▶ EXERCISE OBJECTIVE
Print the listing below line for line, with no changes.

▶ AVAILABLE DATA

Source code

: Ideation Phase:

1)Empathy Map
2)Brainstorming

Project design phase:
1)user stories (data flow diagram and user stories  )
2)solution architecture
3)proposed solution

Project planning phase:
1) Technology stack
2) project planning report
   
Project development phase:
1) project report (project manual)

▶ RESULT BELOW
Source code

: Ideation Phase:

1)Empathy Map
2)Brainstorming

Project design phase:
1)user stories (data flow diagram and user stories  )
2)solution architecture
3)proposed solution

Project planning phase:
1) Technology stack
2) project planning report
   
Project development phase:
1) project report (project manual)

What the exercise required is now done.